(Extracted data Opens)
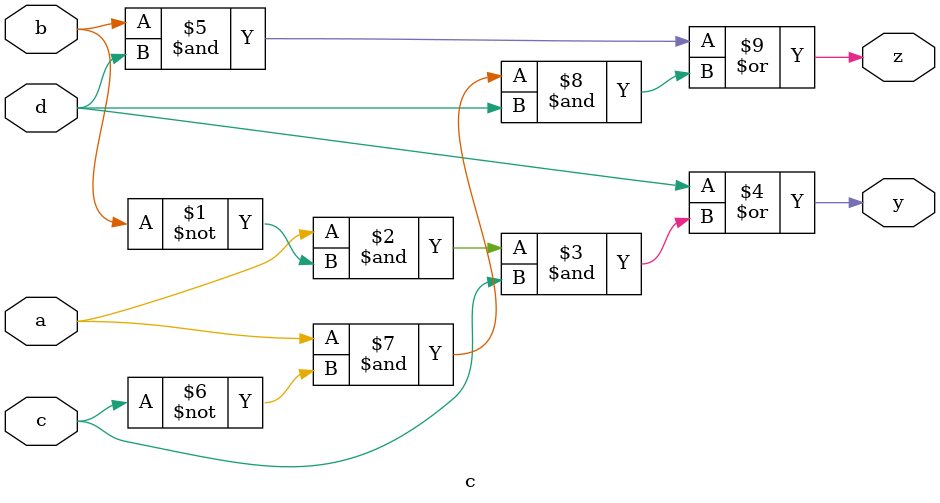
<source format=sv>
`timescale 1ns / 1ps


module c(input logic a, b, c, d, output logic y, z);
assign y = d | (a & ~b & c);
assign z = (b & d) | (a & ~c & d);
endmodule

</source>
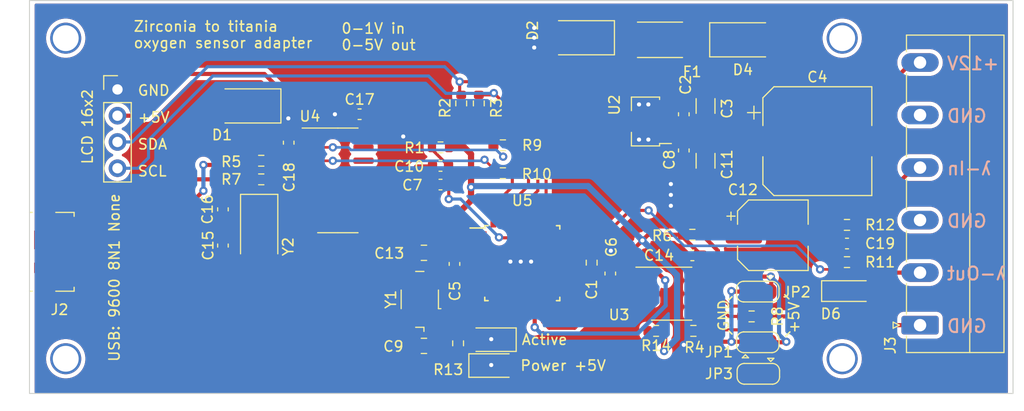
<source format=kicad_pcb>
(kicad_pcb
	(version 20241229)
	(generator "pcbnew")
	(generator_version "9.0")
	(general
		(thickness 1.6)
		(legacy_teardrops no)
	)
	(paper "A4")
	(layers
		(0 "F.Cu" signal)
		(2 "B.Cu" signal)
		(9 "F.Adhes" user "F.Adhesive")
		(11 "B.Adhes" user "B.Adhesive")
		(13 "F.Paste" user)
		(15 "B.Paste" user)
		(5 "F.SilkS" user "F.Silkscreen")
		(7 "B.SilkS" user "B.Silkscreen")
		(1 "F.Mask" user)
		(3 "B.Mask" user)
		(17 "Dwgs.User" user "User.Drawings")
		(19 "Cmts.User" user "User.Comments")
		(21 "Eco1.User" user "User.Eco1")
		(23 "Eco2.User" user "User.Eco2")
		(25 "Edge.Cuts" user)
		(27 "Margin" user)
		(31 "F.CrtYd" user "F.Courtyard")
		(29 "B.CrtYd" user "B.Courtyard")
		(35 "F.Fab" user)
		(33 "B.Fab" user)
		(39 "User.1" user)
		(41 "User.2" user)
		(43 "User.3" user)
		(45 "User.4" user)
		(47 "User.5" user)
		(49 "User.6" user)
		(51 "User.7" user)
		(53 "User.8" user)
		(55 "User.9" user)
	)
	(setup
		(pad_to_mask_clearance 0)
		(allow_soldermask_bridges_in_footprints no)
		(tenting front back)
		(pcbplotparams
			(layerselection 0x00000000_00000000_55555555_5755f5ff)
			(plot_on_all_layers_selection 0x00000000_00000000_00000000_00000000)
			(disableapertmacros no)
			(usegerberextensions no)
			(usegerberattributes yes)
			(usegerberadvancedattributes yes)
			(creategerberjobfile yes)
			(dashed_line_dash_ratio 12.000000)
			(dashed_line_gap_ratio 3.000000)
			(svgprecision 6)
			(plotframeref no)
			(mode 1)
			(useauxorigin no)
			(hpglpennumber 1)
			(hpglpenspeed 20)
			(hpglpendiameter 15.000000)
			(pdf_front_fp_property_popups yes)
			(pdf_back_fp_property_popups yes)
			(pdf_metadata yes)
			(pdf_single_document no)
			(dxfpolygonmode yes)
			(dxfimperialunits yes)
			(dxfusepcbnewfont yes)
			(psnegative no)
			(psa4output no)
			(plot_black_and_white yes)
			(sketchpadsonfab no)
			(plotpadnumbers no)
			(hidednponfab no)
			(sketchdnponfab yes)
			(crossoutdnponfab yes)
			(subtractmaskfromsilk no)
			(outputformat 1)
			(mirror no)
			(drillshape 1)
			(scaleselection 1)
			(outputdirectory "")
		)
	)
	(net 0 "")
	(net 1 "GND")
	(net 2 "Net-(U5-AREF)")
	(net 3 "+12V")
	(net 4 "+5V")
	(net 5 "Net-(D2-A1)")
	(net 6 "Net-(U5-~{RESET}{slash}PC6)")
	(net 7 "UART_Reset")
	(net 8 "Net-(U5-XTAL2{slash}PB7)")
	(net 9 "Net-(U5-XTAL1{slash}PB6)")
	(net 10 "Net-(U4-XO)")
	(net 11 "Net-(U4-XI)")
	(net 12 "SCL")
	(net 13 "SDA")
	(net 14 "Net-(U4-V3)")
	(net 15 "Net-(J3-Pin_4)")
	(net 16 "Net-(D1-A)")
	(net 17 "Net-(D3-A)")
	(net 18 "Net-(D4-K)")
	(net 19 "RXD")
	(net 20 "Net-(D5-A)")
	(net 21 "TXD")
	(net 22 "SS")
	(net 23 "MOSI")
	(net 24 "MISO")
	(net 25 "SCK")
	(net 26 "Net-(J3-Pin_2)")
	(net 27 "Net-(J3-Pin_1)")
	(net 28 "Net-(J3-Pin_3)")
	(net 29 "Net-(JP1-B)")
	(net 30 "Net-(JP1-A)")
	(net 31 "Net-(JP1-C)")
	(net 32 "Net-(JP2-C)")
	(net 33 "Net-(U4-UD+)")
	(net 34 "Signal")
	(net 35 "Net-(U4-UD-)")
	(net 36 "Net-(U3-PW0)")
	(net 37 "Net-(U4-TXD)")
	(net 38 "Net-(U4-RXD)")
	(net 39 "Net-(U5-PD5)")
	(net 40 "unconnected-(U4-~{RI}-Pad11)")
	(net 41 "unconnected-(U4-~{DCD}-Pad12)")
	(net 42 "unconnected-(U4-~{RTS}-Pad14)")
	(net 43 "unconnected-(U4-~{CTS}-Pad9)")
	(net 44 "unconnected-(U4-R232-Pad15)")
	(net 45 "unconnected-(U4-~{DSR}-Pad10)")
	(net 46 "unconnected-(U5-PE3-Pad22)")
	(net 47 "unconnected-(U5-PE2-Pad19)")
	(net 48 "unconnected-(U5-PE0-Pad3)")
	(net 49 "unconnected-(U5-PB0-Pad12)")
	(net 50 "unconnected-(U5-PC3-Pad26)")
	(net 51 "unconnected-(U5-PD6-Pad10)")
	(net 52 "unconnected-(U5-PB1-Pad13)")
	(net 53 "unconnected-(U5-PC1-Pad24)")
	(net 54 "unconnected-(U5-PD7-Pad11)")
	(net 55 "unconnected-(U5-PD2-Pad32)")
	(net 56 "unconnected-(U5-PD3-Pad1)")
	(net 57 "unconnected-(U5-PC2-Pad25)")
	(net 58 "unconnected-(U5-PE1-Pad6)")
	(net 59 "unconnected-(U5-PD4-Pad2)")
	(net 60 "unconnected-(J2-ID-Pad4)")
	(net 61 "Net-(J2-D-)")
	(net 62 "Net-(J2-D+)")
	(footprint "Jumper:SolderJumper-3_P1.3mm_Open_RoundedPad1.0x1.5mm" (layer "F.Cu") (at 70.35 28.15 180))
	(footprint "Resistor_SMD:R_0603_1608Metric_Pad0.98x0.95mm_HandSolder" (layer "F.Cu") (at 64.025 22.65 180))
	(footprint "Diode_SMD:D_SMA" (layer "F.Cu") (at 20.885 10.195 180))
	(footprint "Capacitor_SMD:C_0603_1608Metric" (layer "F.Cu") (at 39.7 17.8))
	(footprint "LED_SMD:LED_1206_3216Metric" (layer "F.Cu") (at 44.725 32.8 180))
	(footprint "Capacitor_SMD:C_1206_3216Metric_Pad1.33x1.80mm_HandSolder" (layer "F.Cu") (at 65.3 15.5 90))
	(footprint "Resistor_SMD:R_0603_1608Metric" (layer "F.Cu") (at 39.7 14.2 180))
	(footprint "Resistor_SMD:R_0603_1608Metric_Pad0.98x0.95mm_HandSolder" (layer "F.Cu") (at 45.725 16.7))
	(footprint "Resistor_SMD:R_0603_1608Metric_Pad0.98x0.95mm_HandSolder" (layer "F.Cu") (at 22.385 17.295))
	(footprint "Resistor_SMD:R_0603_1608Metric" (layer "F.Cu") (at 54.3 25.35 -90))
	(footprint "Crystal:Crystal_SMD_5032-2Pin_5.0x3.2mm" (layer "F.Cu") (at 22.185 21.795 -90))
	(footprint "Resistor_SMD:R_0603_1608Metric_Pad0.98x0.95mm_HandSolder" (layer "F.Cu") (at 69.75 30.55))
	(footprint "Resistor_SMD:R_0603_1608Metric_Pad0.98x0.95mm_HandSolder" (layer "F.Cu") (at 78.9625 21.7))
	(footprint "Resistor_SMD:R_0603_1608Metric_Pad0.98x0.95mm_HandSolder" (layer "F.Cu") (at 22.385 15.495))
	(footprint "LED_SMD:LED_1206_3216Metric" (layer "F.Cu") (at 44.725 35.3))
	(footprint "Capacitor_SMD:C_0603_1608Metric_Pad1.08x0.95mm_HandSolder" (layer "F.Cu") (at 64.025 24.65))
	(footprint "Capacitor_SMD:C_0603_1608Metric_Pad1.08x0.95mm_HandSolder" (layer "F.Cu") (at 31.885 10.995))
	(footprint "Capacitor_SMD:CP_Elec_10x10" (layer "F.Cu") (at 76.1 13.6))
	(footprint "Capacitor_SMD:C_1206_3216Metric_Pad1.33x1.80mm_HandSolder" (layer "F.Cu") (at 65.3 10.2 -90))
	(footprint "Capacitor_SMD:C_0603_1608Metric_Pad1.08x0.95mm_HandSolder" (layer "F.Cu") (at 18.685 23.695 90))
	(footprint "Resistor_SMD:R_0603_1608Metric" (layer "F.Cu") (at 41.7 9.95 90))
	(footprint "Resistor_SMD:R_0603_1608Metric_Pad0.98x0.95mm_HandSolder" (layer "F.Cu") (at 45.725 14))
	(footprint "Capacitor_SMD:C_0805_2012Metric" (layer "F.Cu") (at 38.1 33.4 180))
	(footprint "Resistor_SMD:R_0603_1608Metric" (layer "F.Cu") (at 43.4 9.95 90))
	(footprint "Package_SO:SOIC-16_3.9x9.9mm_P1.27mm" (layer "F.Cu") (at 29.785 17.395))
	(footprint "Jumper:SolderJumper-3_P1.3mm_Open_RoundedPad1.0x1.5mm" (layer "F.Cu") (at 70.35 33.05))
	(footprint "Resistor_SMD:R_0603_1608Metric" (layer "F.Cu") (at 41.4 33.15 -90))
	(footprint "Diode_SMD:D_SMA" (layer "F.Cu") (at 53.1 3.6 180))
	(footprint "Capacitor_SMD:C_0603_1608Metric" (layer "F.Cu") (at 39.7 16 180))
	(footprint "Capacitor_SMD:C_0805_2012Metric" (layer "F.Cu") (at 38.1 24.4))
	(footprint "Resistor_SMD:R_0603_1608Metric_Pad0.98x0.95mm_HandSolder" (layer "F.Cu") (at 64.125 31.95))
	(footprint "Resistor_SMD:R_2512_6332Metric" (layer "F.Cu") (at 60.9 3.8 180))
	(footprint "Capacitor_SMD:C_0603_1608Metric" (layer "F.Cu") (at 56.1 26.4 -90))
	(footprint "Capacitor_SMD:C_0603_1608Metric_Pad1.08x0.95mm_HandSolder" (layer "F.Cu") (at 78.9625 23.5))
	(footprint "Package_QFP:TQFP-32_7x7mm_P0.8mm" (layer "F.Cu") (at 47.6 25.4))
	(footprint "Resistor_SMD:R_0603_1608Metric" (layer "F.Cu") (at 60.525 31.95 180))
	(footprint "Resistor_SMD:R_0603_1608Metric_Pad0.98x0.95mm_HandSolder" (layer "F.Cu") (at 78.9625 25.3))
	(footprint "Package_TO_SOT_SMD:SOT-89-3" (layer "F.Cu") (at 59.8 11.7 180))
	(footprint "Connector_PinHeader_2.54mm:PinHeader_1x04_P2.54mm_Vertical" (layer "F.Cu") (at 8.5 8.6))
	(footprint "Package_SO:SOIC-8_3.9x4.9mm_P1.27mm"
		(layer "F.Cu")
		(uuid "b557b950-76ec-4fce-9578-1142ee4ce755")
		(at 62.025 28.35)
		(descr "SOIC, 8 Pin (JEDEC MS-012AA, https://www.analog.com/media/en/package-pcb-resources/package/pkg_pdf/soic_narrow-r/r_8.pdf), generated with kicad-footprint-generator ipc_gullwing_generator.py")
		(tags "SOIC SO")
		(property "Reference" "U3"
			(at -5.075 2.05 0)
			(layer "F.SilkS")
			(uuid "ee21932e-8271-412d-af5c-7169bd8dc62e")
			(effects
				(font
					(size 1 1)
					(thickness 0.15)
				)
			)
		)
		(property "Value" "MCP41010"
			(at 0 3.4 0)
			(layer "F.Fab")
			(uuid "8baa8be6-970c-4067-9803-d664087bed34")
			(effects
				(font
					(size 1 1)
					(thickness 0.15)
				)
			)
		)
		(property "Datasheet" "http://ww1.microchip.com/downloads/en/DeviceDoc/11195c.pdf"
			(at 0 0 0)
			(layer "F.Fab")
			(hide yes)
			(uuid "6626d431-d857-4aeb-9cc2-cbbd27135971")
			(effects
				(font
					(size 1.27 1.27)
					(thickness 0.15)
				)
			)
		)
		(property "Description" ""
			(at 0 0 0)
			(layer "F.Fab")
			(hide yes)
			(uuid "4e2d6be9-799f-4fe6-b7ff-6650ef7a24ab")
			(effects
				(font
					(size 1.27 1.27)
					(thickness 0.15)
				)
			)
		)
		(property ki_fp_filters "DIP*W7.62mm* SOIC*P1.27mm*")
		(path "/c92c4722-0252-4322-9787-a0ff62b68824")
		(sheetname "/")
		(sheetfile "Lambda_translator.kicad_sch")
		(attr smd)
		(fp_line
			(start 0 -2.56)
			(end -3.45 -2.56)
			(stroke
				(width 0.12)
				(type solid)
			)
			(layer "F.SilkS")
			(uuid "a1ecc083-ffdc-4bb9-b145-b70926f69e5d")
		)
		(fp_line
			(start 0 -2.56)
			(end 1.95 -2.56)
			(stroke
				(width 0.12)
				(type solid)
			)
			(layer "F.SilkS")
			(uuid "8448f352-f1bb-4708-bec2-ee186f93b1f0")
		)
		(fp_line
			(start 0 2.56)
			(end -1.95 2.56)
			(stroke
				(width 0.12)
				(type solid)
			)
			(layer "F.SilkS")
			(uuid "a72e8161-c7d3-444b-b8bf-8895669d39f4")
		)
		(fp_line
			(start 0 2.56)
			(end 1.95 2.56)
			(stroke
				(width 0.12)
				(type solid)
			)
			(layer "F.SilkS")
			(uuid "117fbe83-f7e8-43ee-b401-7f0b1e41d330")
		)
		(fp_line
			(start -3.7 -2.7)
			(end -3.7 2.7)
			(stroke
				(width 0.05)
				(type solid)
			)
			(layer "F.CrtYd")
			(uuid "cb668fef-1ce1-4b25-928c-56041fc4a65c")
		)
		(fp_line
			(start -3.7 2.7)
			(end 3.7 2.7)
			(stroke
				(width 0.05)
				(type solid)
			)
			(layer "F.CrtYd")
			(uuid "1fa125c9-9294-45db-b93a-5b3aada2d524")
		)
		(fp_line
			(start 3.7 -2.7)
			(end -3.7 -2.7)
			(stroke
				(width 0.05)
				(type solid)
			)
			(layer "F.CrtYd")
			(uuid "dd541050-73b9-4ab3-a94b-b1a82baf515d")
		)
		(fp_line
			(start 3.7 2.7)
			(end 3.7 -2.7)
			(stroke
				(width 0.05)
				(type solid)
			)
			(layer "F.CrtYd")
			(uuid "acdcc754-ea4b-4554-9a30-0457d4fc8203")
		)
		(fp_line
			(start -1.95 -1.475)
			(end -0.975 -2.45)
			(stroke
				(width 0.1)
				(type solid)
			)
			(layer "F.Fab")
			(uuid "46dea185-e891-4d26-83e3-d4f991ced07d")
		)
		(fp_line
			(start -1.95 2.45)
			(end -1.95 -1.475)
			(stroke
				(width 0.1)
				(type solid)
			)
			(layer "F.Fab")
			(uuid "7c66010f-9bcb-4d63-8d92-480f28548775")
		)
		(fp_line
			(start -0.975 -2.45)
			(end 1.95 -2.45)
			(stroke
				(width 0.1)
				(type solid)
			)
			(layer "F.Fab")
			(uuid "5eba1510-41a5-4805-833e-c5efe21aa562")
		)
		(fp_line

... [311079 chars truncated]
</source>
(Extracted data Closes)
Required action: Restate word for word the entries above, starting at the line with "54.3 25.35 -90))" and ending at the line with "(at 45.725 14))", inclusive, and no others.

Written reply:
	(footprint "Resistor_SMD:R_0603_1608Metric" (layer "F.Cu") (at 54.3 25.35 -90))
	(footprint "Crystal:Crystal_SMD_5032-2Pin_5.0x3.2mm" (layer "F.Cu") (at 22.185 21.795 -90))
	(footprint "Resistor_SMD:R_0603_1608Metric_Pad0.98x0.95mm_HandSolder" (layer "F.Cu") (at 69.75 30.55))
	(footprint "Resistor_SMD:R_0603_1608Metric_Pad0.98x0.95mm_HandSolder" (layer "F.Cu") (at 78.9625 21.7))
	(footprint "Resistor_SMD:R_0603_1608Metric_Pad0.98x0.95mm_HandSolder" (layer "F.Cu") (at 22.385 15.495))
	(footprint "LED_SMD:LED_1206_3216Metric" (layer "F.Cu") (at 44.725 35.3))
	(footprint "Capacitor_SMD:C_0603_1608Metric_Pad1.08x0.95mm_HandSolder" (layer "F.Cu") (at 64.025 24.65))
	(footprint "Capacitor_SMD:C_0603_1608Metric_Pad1.08x0.95mm_HandSolder" (layer "F.Cu") (at 31.885 10.995))
	(footprint "Capacitor_SMD:CP_Elec_10x10" (layer "F.Cu") (at 76.1 13.6))
	(footprint "Capacitor_SMD:C_1206_3216Metric_Pad1.33x1.80mm_HandSolder" (layer "F.Cu") (at 65.3 10.2 -90))
	(footprint "Capacitor_SMD:C_0603_1608Metric_Pad1.08x0.95mm_HandSolder" (layer "F.Cu") (at 18.685 23.695 90))
	(footprint "Resistor_SMD:R_0603_1608Metric" (layer "F.Cu") (at 41.7 9.95 90))
	(footprint "Resistor_SMD:R_0603_1608Metric_Pad0.98x0.95mm_HandSolder" (layer "F.Cu") (at 45.725 14))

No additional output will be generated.